Since each reaction is running at a separate reaction site, every cell update can be scheduled concurrently with any other cell update. With this implementation, cell updates can be concurrent across the entire 3-dimensional array of cells (that is, both in space and time).

Conclusion

We have seen that there are two ways of optimizing the performance of a chemical computation:

  1. Redesign the chemistry so that reactions do not need cross-molecule guard conditions.
  2. Redesign the chemistry so that many independent reaction sites are used, with fewer reactions per reaction site.

To see the effect of these design choices, and to provide a benchmark for the chemical machine, I made six different implementations of the Game of Life that differ only in the design of reactions.

The implementation in test 1 uses a single reaction with a single molecule sort.
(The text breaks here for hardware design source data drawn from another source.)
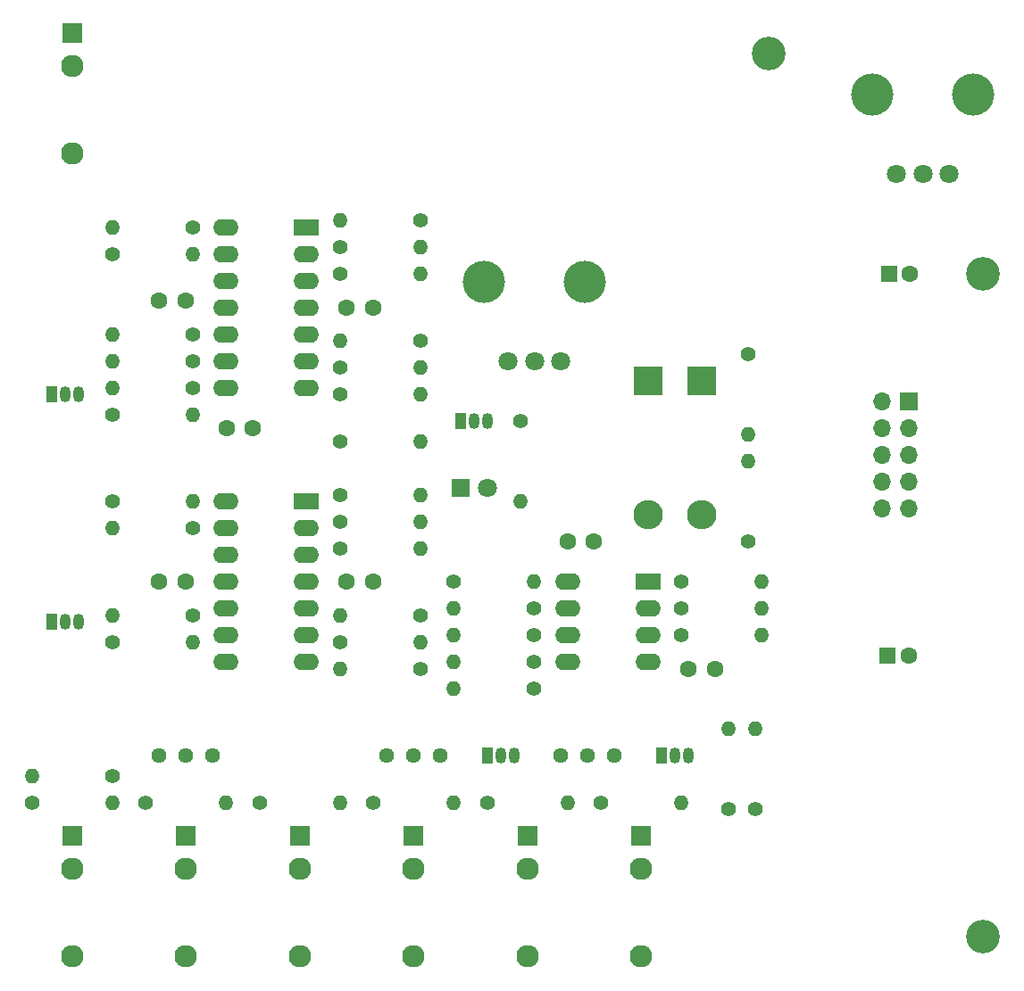
<source format=gbs>
%TF.GenerationSoftware,KiCad,Pcbnew,5.1.12-1.fc34*%
%TF.CreationDate,2022-01-17T20:48:41+01:00*%
%TF.ProjectId,lfo,6c666f2e-6b69-4636-9164-5f7063625858,rev?*%
%TF.SameCoordinates,Original*%
%TF.FileFunction,Soldermask,Bot*%
%TF.FilePolarity,Negative*%
%FSLAX46Y46*%
G04 Gerber Fmt 4.6, Leading zero omitted, Abs format (unit mm)*
G04 Created by KiCad (PCBNEW 5.1.12-1.fc34) date 2022-01-17 20:48:41*
%MOMM*%
%LPD*%
G01*
G04 APERTURE LIST*
%ADD10C,3.200000*%
%ADD11C,4.000000*%
%ADD12C,1.800000*%
%ADD13O,2.400000X1.600000*%
%ADD14R,2.400000X1.600000*%
%ADD15C,1.440000*%
%ADD16O,1.400000X1.400000*%
%ADD17C,1.400000*%
%ADD18R,1.050000X1.500000*%
%ADD19O,1.050000X1.500000*%
%ADD20C,2.130000*%
%ADD21R,1.930000X1.830000*%
%ADD22O,1.700000X1.700000*%
%ADD23R,1.700000X1.700000*%
%ADD24O,2.800000X2.800000*%
%ADD25R,2.800000X2.800000*%
%ADD26R,1.800000X1.800000*%
%ADD27C,1.600000*%
%ADD28R,1.600000X1.600000*%
G04 APERTURE END LIST*
D10*
X151130000Y-135890000D03*
X151130000Y-73025000D03*
X130810000Y-52070000D03*
D11*
X113375000Y-73780000D03*
X103875000Y-73780000D03*
D12*
X111125000Y-81280000D03*
X108625000Y-81280000D03*
X106125000Y-81280000D03*
D13*
X111760000Y-102235000D03*
X119380000Y-109855000D03*
X111760000Y-104775000D03*
X119380000Y-107315000D03*
X111760000Y-107315000D03*
X119380000Y-104775000D03*
X111760000Y-109855000D03*
D14*
X119380000Y-102235000D03*
D13*
X79375000Y-94615000D03*
X86995000Y-109855000D03*
X79375000Y-97155000D03*
X86995000Y-107315000D03*
X79375000Y-99695000D03*
X86995000Y-104775000D03*
X79375000Y-102235000D03*
X86995000Y-102235000D03*
X79375000Y-104775000D03*
X86995000Y-99695000D03*
X79375000Y-107315000D03*
X86995000Y-97155000D03*
X79375000Y-109855000D03*
D14*
X86995000Y-94615000D03*
D13*
X79375000Y-68580000D03*
X86995000Y-83820000D03*
X79375000Y-71120000D03*
X86995000Y-81280000D03*
X79375000Y-73660000D03*
X86995000Y-78740000D03*
X79375000Y-76200000D03*
X86995000Y-76200000D03*
X79375000Y-78740000D03*
X86995000Y-73660000D03*
X79375000Y-81280000D03*
X86995000Y-71120000D03*
X79375000Y-83820000D03*
D14*
X86995000Y-68580000D03*
D15*
X116205000Y-118745000D03*
X113665000Y-118745000D03*
X111125000Y-118745000D03*
X99695000Y-118745000D03*
X97155000Y-118745000D03*
X94615000Y-118745000D03*
D11*
X150205000Y-56000000D03*
X140705000Y-56000000D03*
D12*
X147955000Y-63500000D03*
X145455000Y-63500000D03*
X142955000Y-63500000D03*
D16*
X100965000Y-104775000D03*
D17*
X108585000Y-104775000D03*
D16*
X128905000Y-90805000D03*
D17*
X128905000Y-98425000D03*
D16*
X128905000Y-88265000D03*
D17*
X128905000Y-80645000D03*
D16*
X90170000Y-67945000D03*
D17*
X97790000Y-67945000D03*
D16*
X79375000Y-123190000D03*
D17*
X71755000Y-123190000D03*
D16*
X100965000Y-123190000D03*
D17*
X93345000Y-123190000D03*
D16*
X76200000Y-94615000D03*
D17*
X68580000Y-94615000D03*
D16*
X90170000Y-123190000D03*
D17*
X82550000Y-123190000D03*
D16*
X68580000Y-97155000D03*
D17*
X76200000Y-97155000D03*
D16*
X90170000Y-110490000D03*
D17*
X97790000Y-110490000D03*
D16*
X111760000Y-123190000D03*
D17*
X104140000Y-123190000D03*
D15*
X78105000Y-118745000D03*
X75565000Y-118745000D03*
X73025000Y-118745000D03*
D16*
X100965000Y-107315000D03*
D17*
X108585000Y-107315000D03*
D16*
X90170000Y-105410000D03*
D17*
X97790000Y-105410000D03*
D16*
X97790000Y-107950000D03*
D17*
X90170000Y-107950000D03*
D16*
X130175000Y-102235000D03*
D17*
X122555000Y-102235000D03*
D16*
X127000000Y-116205000D03*
D17*
X127000000Y-123825000D03*
D16*
X129540000Y-116205000D03*
D17*
X129540000Y-123825000D03*
D16*
X97790000Y-93980000D03*
D17*
X90170000Y-93980000D03*
D16*
X130175000Y-104775000D03*
D17*
X122555000Y-104775000D03*
D16*
X130175000Y-107315000D03*
D17*
X122555000Y-107315000D03*
D16*
X100965000Y-112395000D03*
D17*
X108585000Y-112395000D03*
D16*
X97790000Y-99060000D03*
D17*
X90170000Y-99060000D03*
D16*
X97790000Y-96520000D03*
D17*
X90170000Y-96520000D03*
D16*
X68580000Y-123190000D03*
D17*
X60960000Y-123190000D03*
D16*
X108585000Y-102235000D03*
D17*
X100965000Y-102235000D03*
D16*
X60960000Y-120650000D03*
D17*
X68580000Y-120650000D03*
D16*
X68580000Y-105410000D03*
D17*
X76200000Y-105410000D03*
D16*
X76200000Y-107950000D03*
D17*
X68580000Y-107950000D03*
D16*
X100965000Y-109855000D03*
D17*
X108585000Y-109855000D03*
D16*
X122555000Y-123190000D03*
D17*
X114935000Y-123190000D03*
D16*
X76200000Y-71120000D03*
D17*
X68580000Y-71120000D03*
D16*
X107315000Y-94615000D03*
D17*
X107315000Y-86995000D03*
D16*
X68580000Y-68580000D03*
D17*
X76200000Y-68580000D03*
D16*
X97790000Y-88900000D03*
D17*
X90170000Y-88900000D03*
D16*
X90170000Y-79375000D03*
D17*
X97790000Y-79375000D03*
D16*
X68580000Y-78740000D03*
D17*
X76200000Y-78740000D03*
D16*
X76200000Y-86360000D03*
D17*
X68580000Y-86360000D03*
D16*
X68580000Y-81280000D03*
D17*
X76200000Y-81280000D03*
D16*
X68580000Y-83820000D03*
D17*
X76200000Y-83820000D03*
D16*
X97790000Y-84455000D03*
D17*
X90170000Y-84455000D03*
D16*
X97790000Y-81915000D03*
D17*
X90170000Y-81915000D03*
D16*
X97790000Y-73025000D03*
D17*
X90170000Y-73025000D03*
D16*
X97790000Y-70485000D03*
D17*
X90170000Y-70485000D03*
D18*
X120650000Y-118745000D03*
D19*
X123190000Y-118745000D03*
X121920000Y-118745000D03*
D18*
X62865000Y-106045000D03*
D19*
X65405000Y-106045000D03*
X64135000Y-106045000D03*
D18*
X104140000Y-118745000D03*
D19*
X106680000Y-118745000D03*
X105410000Y-118745000D03*
D18*
X101600000Y-86995000D03*
D19*
X104140000Y-86995000D03*
X102870000Y-86995000D03*
D18*
X62865000Y-84455000D03*
D19*
X65405000Y-84455000D03*
X64135000Y-84455000D03*
D20*
X75565000Y-137765000D03*
D21*
X75565000Y-126365000D03*
D20*
X75565000Y-129465000D03*
X97155000Y-137765000D03*
D21*
X97155000Y-126365000D03*
D20*
X97155000Y-129465000D03*
X107950000Y-137765000D03*
D21*
X107950000Y-126365000D03*
D20*
X107950000Y-129465000D03*
X86360000Y-137765000D03*
D21*
X86360000Y-126365000D03*
D20*
X86360000Y-129465000D03*
X64770000Y-137765000D03*
D21*
X64770000Y-126365000D03*
D20*
X64770000Y-129465000D03*
X118745000Y-137765000D03*
D21*
X118745000Y-126365000D03*
D20*
X118745000Y-129465000D03*
D22*
X141605000Y-95250000D03*
X144145000Y-95250000D03*
X141605000Y-92710000D03*
X144145000Y-92710000D03*
X141605000Y-90170000D03*
X144145000Y-90170000D03*
X141605000Y-87630000D03*
X144145000Y-87630000D03*
X141605000Y-85090000D03*
D23*
X144145000Y-85090000D03*
D20*
X64770000Y-61565000D03*
D21*
X64770000Y-50165000D03*
D20*
X64770000Y-53265000D03*
D24*
X124460000Y-95885000D03*
D25*
X124460000Y-83185000D03*
D24*
X119380000Y-95885000D03*
D25*
X119380000Y-83185000D03*
D12*
X104140000Y-93345000D03*
D26*
X101600000Y-93345000D03*
D27*
X144145000Y-109220000D03*
D28*
X142145000Y-109220000D03*
D27*
X144240000Y-73025000D03*
D28*
X142240000Y-73025000D03*
D27*
X79415000Y-87630000D03*
X81915000Y-87630000D03*
X123230000Y-110490000D03*
X125730000Y-110490000D03*
X114260000Y-98425000D03*
X111760000Y-98425000D03*
X75525000Y-102235000D03*
X73025000Y-102235000D03*
X93305000Y-102235000D03*
X90805000Y-102235000D03*
X75525000Y-75565000D03*
X73025000Y-75565000D03*
X93305000Y-76200000D03*
X90805000Y-76200000D03*
M02*

</source>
The reaction has 9 repeated input molecules and emits 9 copies of the same molecule. All coordination is performed by the guard condition that selects input molecules for reactions.

Test 2 is the solution first discussed in this chapter. It introduces 9 different molecule sorts c0, …, c8 instead of using one molecule sort. Otherwise, the chemistry remains the same as in test 1. The change speeds up the simulation by a few times, although it remains unacceptably slow.

Tests 1 and 2 are intentionally very slow, to be used as benchmarks of the chemical machine. The speedup between 1 and 2 suggests that avoiding repeated input molecules is a source of additional speedup. This may or may not remain the case in future versions of Chymyst.

Test 3 uses a different molecule sort for each cell on the board. However, molecules corresponding to different time steps are the same. The reaction still needs a cross-molecule guard condition to match up input molecules at the same time step. Using different molecules for different cells speeds up the simulation enormously.

Tests 4—6 use a different molecule sort for each cell on the board and for each time step. This is the solution discussed in the later sections of this chapter. The reactions need no guard conditions, which results in a significant speedup.

The difference between tests 4—6 is in the granularity of reaction sites. Test 4 has all reactions in one reaction site; test 5 declares a new reaction site for each time step; test 6 declares a new reaction site for each cell and for each time step. The speedup between tests 4 and 6 is about 20x.

The complete working code showing the six different implementations is found in GameOfLifeSpec.scala.